When I first downloaded Skyscape’s Medical Bag for only $1.99, I was telling myself OK this would be very simple for sure. Telling myself that this must be a shrunken version of Skyscape’s titles seducing us to buy the fuller versions, a standard marketing strategy still valid in the tech world. Much like getting a tiny free sample of an expensive perfume.
However, and stunningly, it was not! Play this video for details;
Skyscape’s Medical Bag features a reasonable portions of the original titles namely the Archimedes 360, Labs 360, and Life Support 360.
In fact if you see the video above it shows clearly that the life support content is exactly as the original version and the selected calculators are closer to Archimedes 360 than it is to the free Archimedes.
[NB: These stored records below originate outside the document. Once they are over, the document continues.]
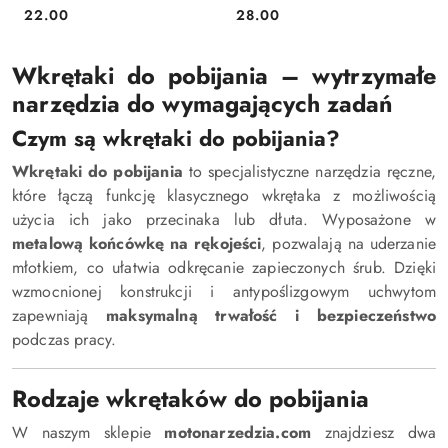
22.00
28.00
Cena:
Cena:
Wkrętaki do pobijania – wytrzymałe
narzędzia do wymagających zadań
Czym są wkrętaki do pobijania?
Wkrętaki do pobijania
to specjalistyczne narzędzia ręczne,
które łączą funkcję klasycznego wkrętaka z możliwością
użycia ich jako przecinaka lub dłuta. Wyposażone w
metalową końcówkę na rękojeści
, pozwalają na uderzanie
młotkiem, co ułatwia odkręcanie zapieczonych śrub. Dzięki
wzmocnionej konstrukcji i antypoślizgowym uchwytom
zapewniają
maksymalną trwałość i bezpieczeństwo
podczas pracy.
Rodzaje wkrętaków do pobijania
W naszym sklepie
motonarzedzia.com
znajdziesz dwa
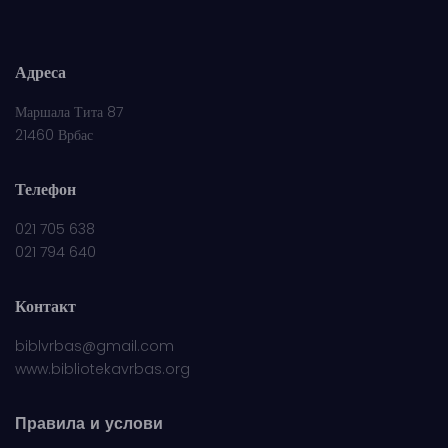
Адреса
Маршала Тита 87
21460 Врбас
Телефон
021 705 638
021 794 640
Контакт
biblvrbas@gmail.com
www.bibliotekavrbas.org
Правила и услови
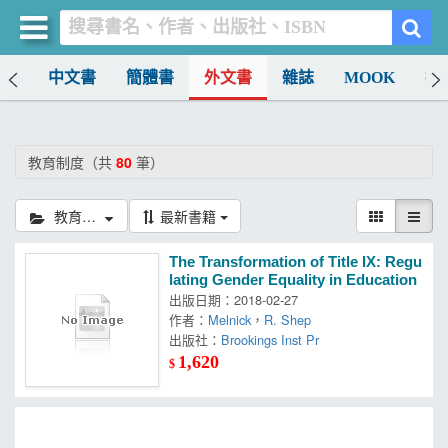
排行
中文書
簡體書
外文書
雜誌
MOOK
找
買書網
首頁
教育制度（共
80
筆）
優惠活動
教育制度
最新書籍
書店暢銷榜
The Transformation of Title IX: Regu
暢銷排行
lating Gender Equality in Education
出版日期：2018-02-27
中文書
作者：
Melnick
，
R. Shep
出版社：
Brookings Inst Pr
簡體書
1,620
$
外文書
雜誌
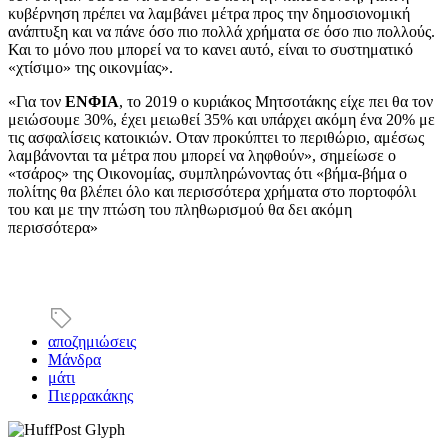
κυβέρνηση πρέπει να λαμβάνει μέτρα προς την δημοσιονομική
ανάπτυξη και να πάνε όσο πιο πολλά χρήματα σε όσο πιο πολλούς.
Και το μόνο που μπορεί να το κανει αυτό, είναι το συστηματικό
«χτίσιμο» της οικονμίας».
«Για τον
ΕΝΦΙΑ
, το 2019 ο κυριάκος Μητσοτάκης είχε πει θα τον
μειώσουμε 30%, έχει μειωθεί 35% και υπάρχει ακόμη ένα 20% με
τις ασφαλίσεις κατοικιών. Οταν προκύπτει το περιθώριο, αμέσως
λαμβάνονται τα μέτρα που μπορεί να ληφθούν», σημείωσε ο
«τσάρος» της Οικονομίας, συμπληρώνοντας ότι «βήμα-βήμα ο
πολίτης θα βλέπει όλο και περισσότερα χρήματα στο πορτοφόλι
του και με την πτώση του πληθωρισμού θα δει ακόμη
περισσότερα»
αποζημιώσεις
Μάνδρα
μάτι
Πιερρακάκης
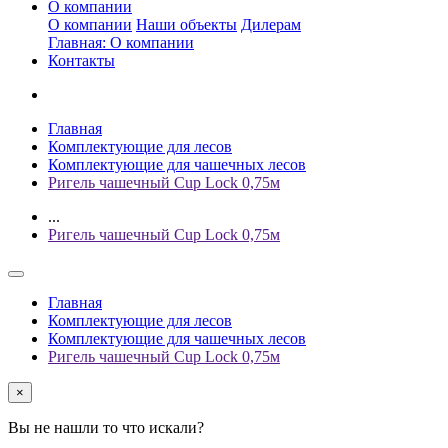
О компании
О компании
Наши объекты
Дилерам
Главная: О компании
Контакты
Главная
Комплектующие для лесов
Комплектующие для чашечных лесов
Ригель чашечный Cup Lock 0,75м
...
Ригель чашечный Cup Lock 0,75м
Главная
Комплектующие для лесов
Комплектующие для чашечных лесов
Ригель чашечный Cup Lock 0,75м
×
Вы не нашли то что искали?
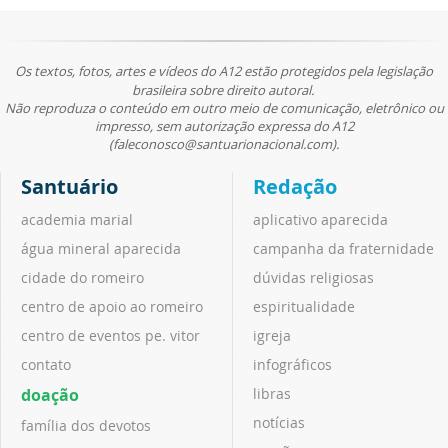
Os textos, fotos, artes e vídeos do A12 estão protegidos pela legislação
brasileira sobre direito autoral.
Não reproduza o conteúdo em outro meio de comunicação, eletrônico ou
impresso, sem autorização expressa do A12
(faleconosco@santuarionacional.com).
Santuário
Redação
academia marial
aplicativo aparecida
água mineral aparecida
campanha da fraternidade
cidade do romeiro
dúvidas religiosas
centro de apoio ao romeiro
espiritualidade
centro de eventos pe. vitor
igreja
contato
infográficos
doação
libras
notícias
família dos devotos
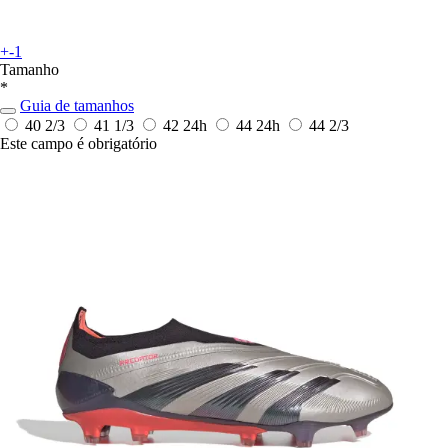
+-1
Tamanho
*
Guia de tamanhos
40 2/3
41 1/3
42
24h
44
24h
44 2/3
Este campo é obrigatório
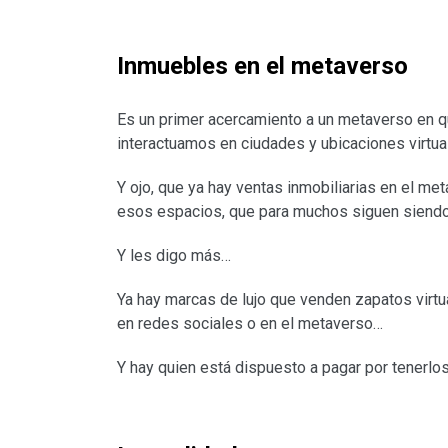
Inmuebles en el metaverso
Es un primer acercamiento a un metaverso en 
interactuamos en ciudades y ubicaciones virtua
Y ojo, que ya hay ventas inmobiliarias en el met
esos espacios, que para muchos siguen siendo 
Y les digo más…
Ya hay marcas de lujo que venden zapatos virtu
en redes sociales o en el metaverso…
Y hay quien está dispuesto a pagar por tenerlos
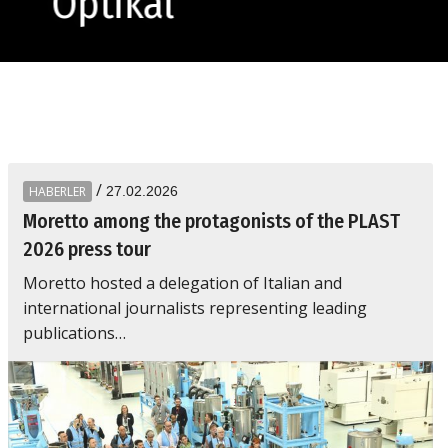
Optikal
/
HABERLER
27.02.2026
Moretto among the protagonists of the PLAST
2026 press tour
Moretto hosted a delegation of Italian and
international journalists representing leading
publications…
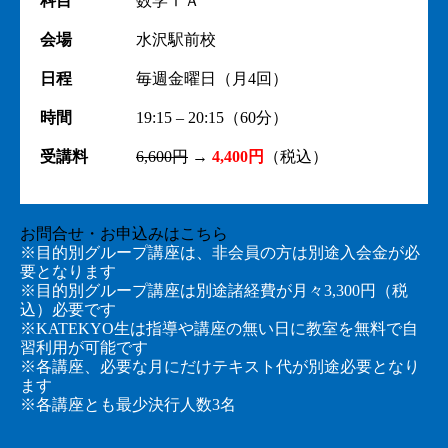
科目
数学ⅠＡ
会場
水沢駅前校
日程
毎週金曜日（月4回）
時間
19:15 – 20:15（60分）
受講料
6,600円
→
4,400円
（税込）
お問合せ・お申込みはこちら
※目的別グループ講座は、非会員の方は別途入会金が必
要となります
※目的別グループ講座は別途諸経費が月々3,300円（税
込）必要です
※KATEKYO生は指導や講座の無い日に教室を無料で自
習利用が可能です
※各講座、必要な月にだけテキスト代が別途必要となり
ます
※各講座とも最少決行人数3名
Only the lab section is perhaps significantly trimmed down from the original Labs 360, but in any case still they include what is commonly asked for in clinical practice.
But anyway this is a great deal. The combined prices of the original components is over $80 in Skyscape’s Website and you get them all for only $1.99! Are they serious?
This is not the first time Skyscape is giving away their titles in such a low price. They have done it before in their first iPhone app, the Skyscape Medical Resources. Probably, they realized that selling thousands [may be hundreds of thousands] of low priced apps is more profitable than selling hundreds of high priced apps.
Note that both Skyscape Medical Resources and Skyscape Medical Bag are not offered in the Skyscape website only in iTunes App Store, and there are no Palm or WM or BB versions, only iPhone version. Why? may be they want to take advantage of the alarmingly increasing number of “iPhone” doctors!
Ultimately, this is good for us consumers. We certainly love lower prices.
So here’s my advice; if you have an iPhone or iPod Touch, Do not buy Life Support 360, And perhaps Don’t buy Archimedes 360 and Labs 360 either.
Instead go to iTunes App Store and download the Skyscape Medical Bag for only $1.99.
And if you don’t have an iPhone or iPod Touch, get yourself one of them soon.
Of note, Skyscape is using their properiatory titles in these “subsidized” collections because otherwise they would have to pay royalties if they for example include the Harriet Lane or Davis’s Drug Guide.